Вечером того дня, когда зловредный Гаргануд утащил принцессу Николь, король Ян Гринлиф Двенадцатый, не дождавшись звонка от дочери, поднял на ноги всю полицию своего королевства. Но поскольку полиция состояла из одного немощного Пфайфера, то он, разумеется, ничего не нашел.

Король провел тревожную бессонную ночь.

– Девчонка совсем отбилась от рук! – сердито кричал утром король, чтобы его слышали соседи. – Николь покидает тетушкин дом без присмотра и носится где попало! Со вчерашнего дня ее нет дома. Наверное, засиделась в гостях и осталась ночевать у подружки. Ну и получит же она у меня на орехи! Придется мне попотчевать ее ремешком!

Но и новый день не принес хороших вестей. Весь сад и лес исходили местные крестьяне в поисках пропавшей принцессы – и никаких результатов.
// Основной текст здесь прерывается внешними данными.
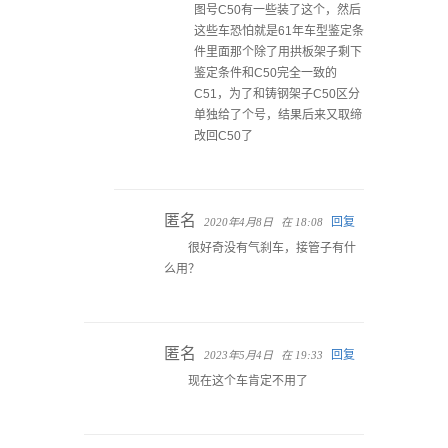
图号C50有一些装了这个，然后
这些车恐怕就是61年车型鉴定条
件里面那个除了用拱板架子剩下
鉴定条件和C50完全一致的
C51，为了和铸钢架子C50区分
单独给了个号，结果后来又取缔
改回C50了
匿名
回复
2020年4月8日
在 18:08
很好奇没有气刹车，接管子有什
么用？
匿名
回复
2023年5月4日
在 19:33
现在这个车肯定不用了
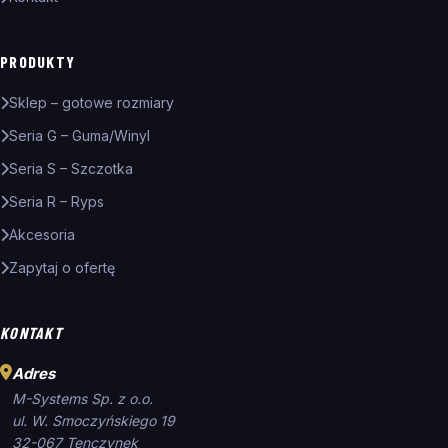
PRODUKTY
Sklep – gotowe rozmiary
Seria G – Guma/Winyl
Seria S – Szczotka
Seria R – Ryps
Akcesoria
Zapytaj o ofertę
KONTAKT
Adres
M-Systems Sp. z o.o.
ul. W. Smoczyńskiego 19
32-067 Tenczynek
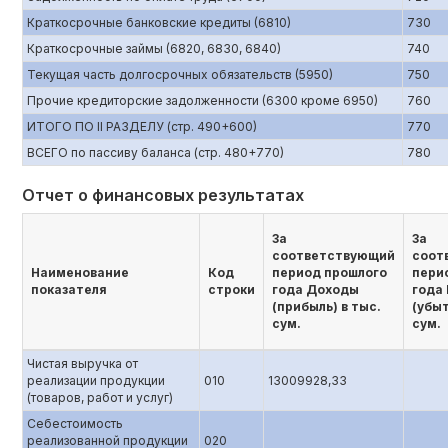
Краткосрочные банковские кредиты (6810)
730
Краткосрочные займы (6820, 6830, 6840)
740
Текущая часть долгосрочных обязательств (5950)
750
Прочие кредиторские задолженности (6300 кроме 6950)
760
ИТОГО ПО II РАЗДЕЛУ (стр. 490+600)
770
ВСЕГО по пассиву баланса (стр. 480+770)
780
Отчет о финансовых результатах
За
За
соответствующий
соот
Наименование
Код
период прошлого
пери
показателя
строки
года Доходы
года
(прибыль) в тыс.
(убыт
сум.
сум.
Чистая выручка от
реализации продукции
010
13009928,33
(товаров, работ и услуг)
Себестоимость
реализованной продукции
020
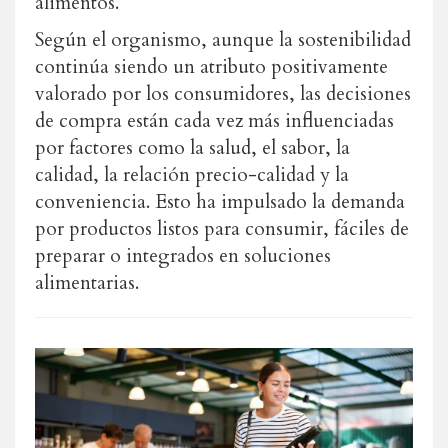
alimentos.
Según el organismo, aunque la sostenibilidad
continúa siendo un atributo positivamente
valorado por los consumidores, las decisiones
de compra están cada vez más influenciadas
por factores como la salud, el sabor, la
calidad, la relación precio-calidad y la
conveniencia. Esto ha impulsado la demanda
por productos listos para consumir, fáciles de
preparar o integrados en soluciones
alimentarias.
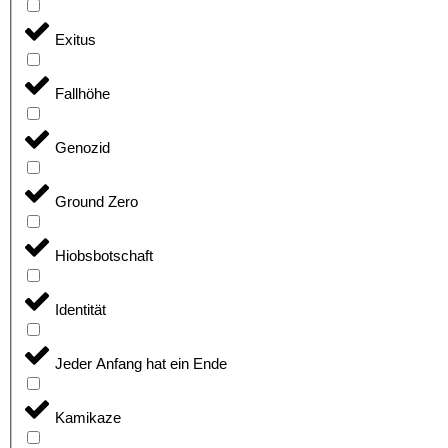
Exitus
Fallhöhe
Genozid
Ground Zero
Hiobsbotschaft
Identität
Jeder Anfang hat ein Ende
Kamikaze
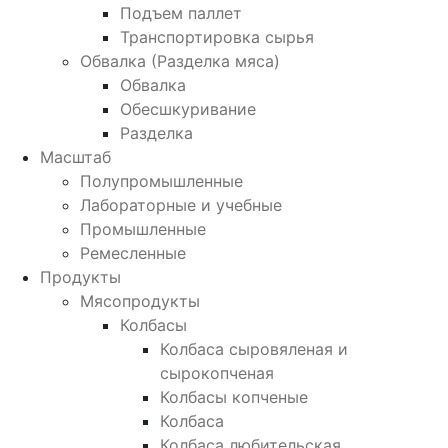
Подъем паллет
Транспортировка сырья
Обвалка (Разделка мяса)
Обвалка
Обесшкуривание
Разделка
Масштаб
Полупромышленные
Лабораторные и учебные
Промышленные
Ремесленные
Продукты
Мясопродукты
Колбасы
Колбаса сыровяленая и
сырокопченая
Колбасы копченые
Колбаса
Колбаса любительская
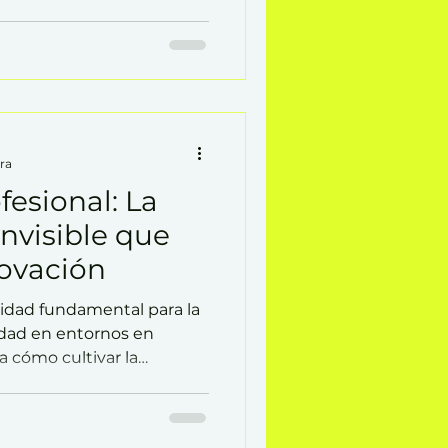
cuchar de verdad.
sivo. Es una presencia
e posibilidades y
s. La pregunta es:
a responder, o para
ra
fesional: La
nvisible que
novación
lidad fundamental para la
idad en entornos en
 cómo cultivar la
ede potenciar tu carrera y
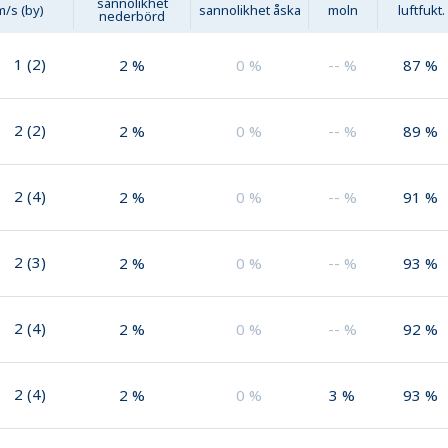
sannolikhet
m/s (by)
sannolikhet åska
moln
luftfukt.
nederbörd
1
(
2
)
2
%
0
%
--
%
87
%
2
(
2
)
2
%
0
%
--
%
89
%
2
(
4
)
2
%
0
%
--
%
91
%
2
(
3
)
2
%
0
%
--
%
93
%
2
(
4
)
2
%
0
%
--
%
92
%
2
(
4
)
2
%
0
%
3
%
93
%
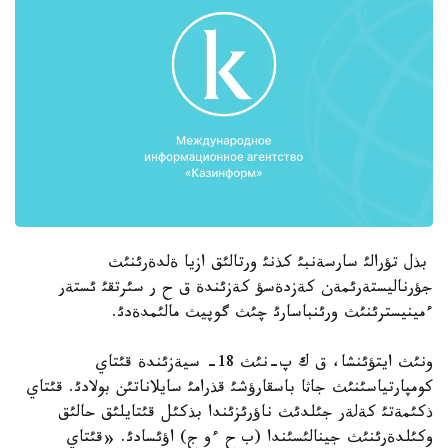
بذل تؤرالئ سارسةنبئ كذنئ ورتالئق ازيا ةلدةرئنئث
جؤرناليستةرئمةن كةزدةسؤ كةزئندة ق ح ر سئرتقئ ئستةر
ءمينيسترئنئث ورئنباسارئ چئث گوپيث مالئمدةدئ.
ونئث ايتؤئنشا، ق ك پ-نئث 18- سيةزئندة قئتاي
كومپارتياسئنئث جاثا باسقارؤشئ قذرامئ سايلاناتئن بولادئ. قئتاي
ذكئمةتئ كةلةر جئلدئث ناؤرئزئندا بذكئل قئتايلئق حالئق
وكئلدةرئنئث جينالئسئندا (ب ح ءو ج) اؤئسادئ. «قئتاي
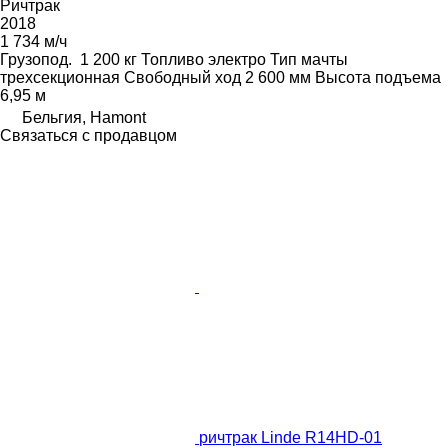
Ричтрак
2018
1 734 м/ч
Грузопод.
1 200 кг
Топливо
электро
Тип мачты
трехсекционная
Свободный ход
2 600 мм
Высота подъема
6,95 м
Бельгия, Hamont
Связаться с продавцом
ричтрак Linde R14HD-01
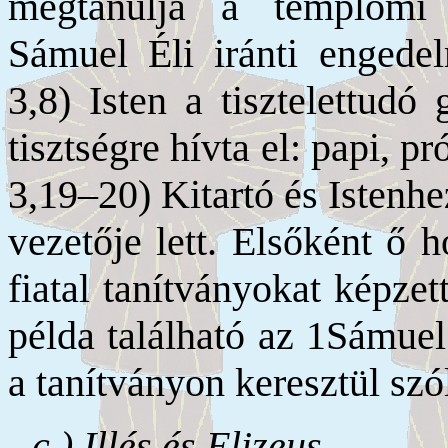
megtanulja a templomi 
Sámuel Éli iránti engedel
3,8) Isten a tisztelettud
tisztségre hívta el: papi, pr
3,19–20) Kitartó és Istenhe
vezetője lett. Elsőként ő h
fiatal tanítványokat képzett
példa található az 1Sámuel
a tanítványon keresztül szó
c.) Illés és Elizeus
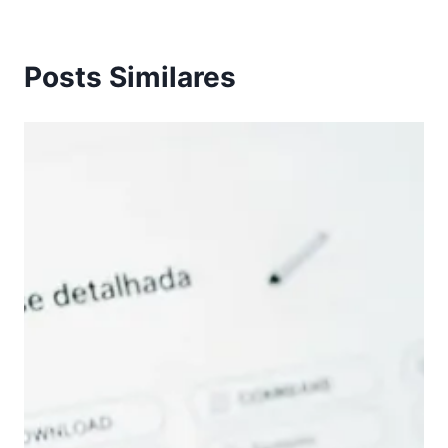
Posts Similares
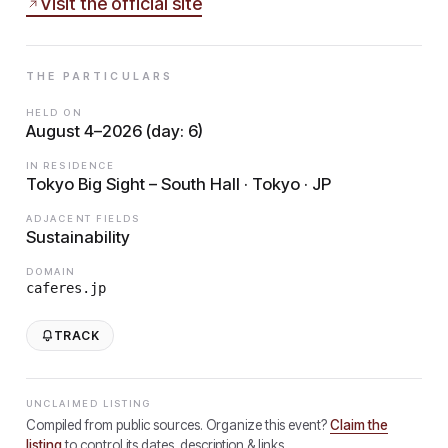
Visit the official site
THE PARTICULARS
HELD ON
August 4–2026 (day: 6)
IN RESIDENCE
Tokyo Big Sight – South Hall · Tokyo · JP
ADJACENT FIELDS
Sustainability
DOMAIN
caferes.jp
TRACK
UNCLAIMED LISTING
Compiled from public sources. Organize this event?
Claim the
listing
to control its dates, description & links.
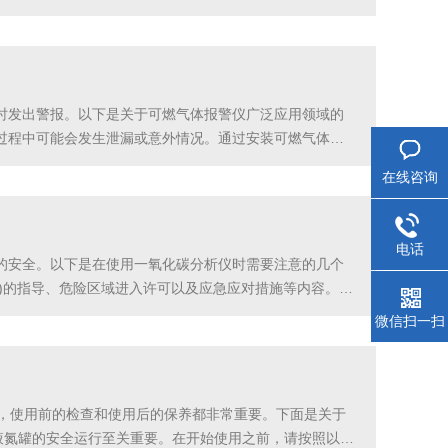
的需求增长更加明显。2.产品品质逐步提高为了满足不同
时发出警报。以下是关于可燃气体报警仪广泛应用领域的
过程中可能会发生泄漏或意外情况。通过安装可燃气体报
田与天然气开采也是一个重要的领域。在这些地方，需要
在线咨询
电话
的安全。以下是在使用一氧化碳分析仪时需要注意的几个
E)的指导、危险区域进入许可以及应急应对措施等内容。请
E)。根据具体工作环境的要求，可能需要佩戴呼吸器、眼
微信扫一扫
命，使用前的检查和使用后的保养都非常重要。下面是关于
液氮罐的安全运行至关重要。在开始使用之前，请按照以下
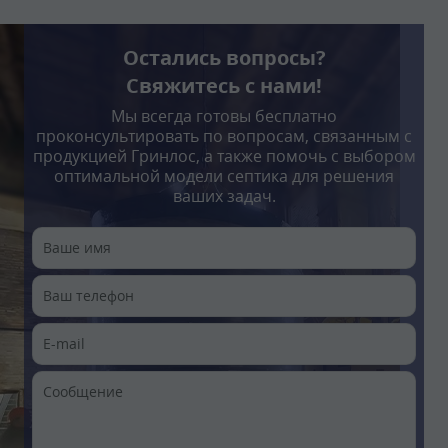
Остались вопросы?
Свяжитесь с нами!
Мы всегда готовы бесплатно
проконсультировать по вопросам, связанным с
продукцией Гринлос, а также помочь с выбором
оптимальной модели септика для решения
ваших задач.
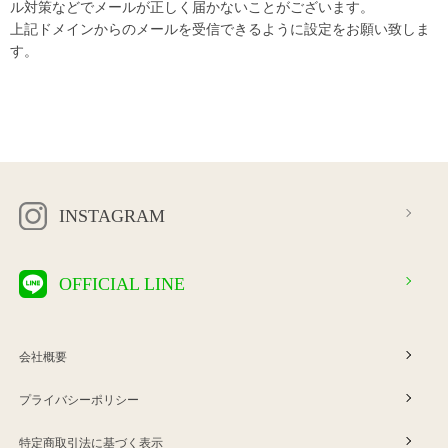
ル対策などでメールが正しく届かないことがございます。
上記ドメインからのメールを受信できるように設定をお願い致しま
す。
INSTAGRAM
OFFICIAL LINE
会社概要
プライバシーポリシー
特定商取引法に基づく表示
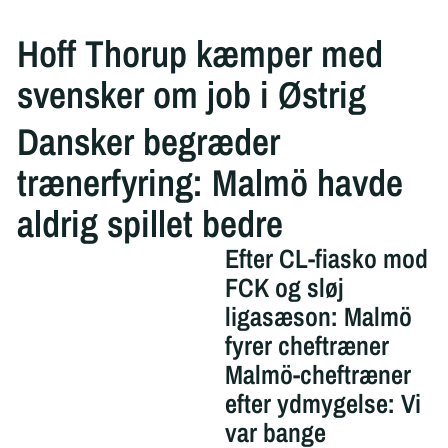
Hoff Thorup kæmper med
svensker om job i Østrig
Dansker begræder
trænerfyring: Malmö havde
aldrig spillet bedre
Efter CL-fiasko mod
FCK og sløj
ligasæson: Malmö
fyrer cheftræner
Malmö-cheftræner
efter ydmygelse: Vi
var bange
Следующий день тоже не порадовал удрученного горем папашу. К поискам подключили полицию соседних королевств, и она буквально валилась с ног от усталости, разыскивая Николь. Девочка словно провалилась сквозь землю. Король- мельник разругался с офицером зарубежной полиции и нанял частных сыщиков, которые едва ли не носом перерыли все окрестности тетушкиного дома, но и они были вынуждены признать свое поражение.

Придворная дама по имени Изабелла как могла успокаивала короля, всячески стараясь облегчить его горе. Она оказалась единственным человеком в королевстве, который не потерял голову и распорядился сделать все, что полагается в таких случаях, – сообщила о пропаже в газеты.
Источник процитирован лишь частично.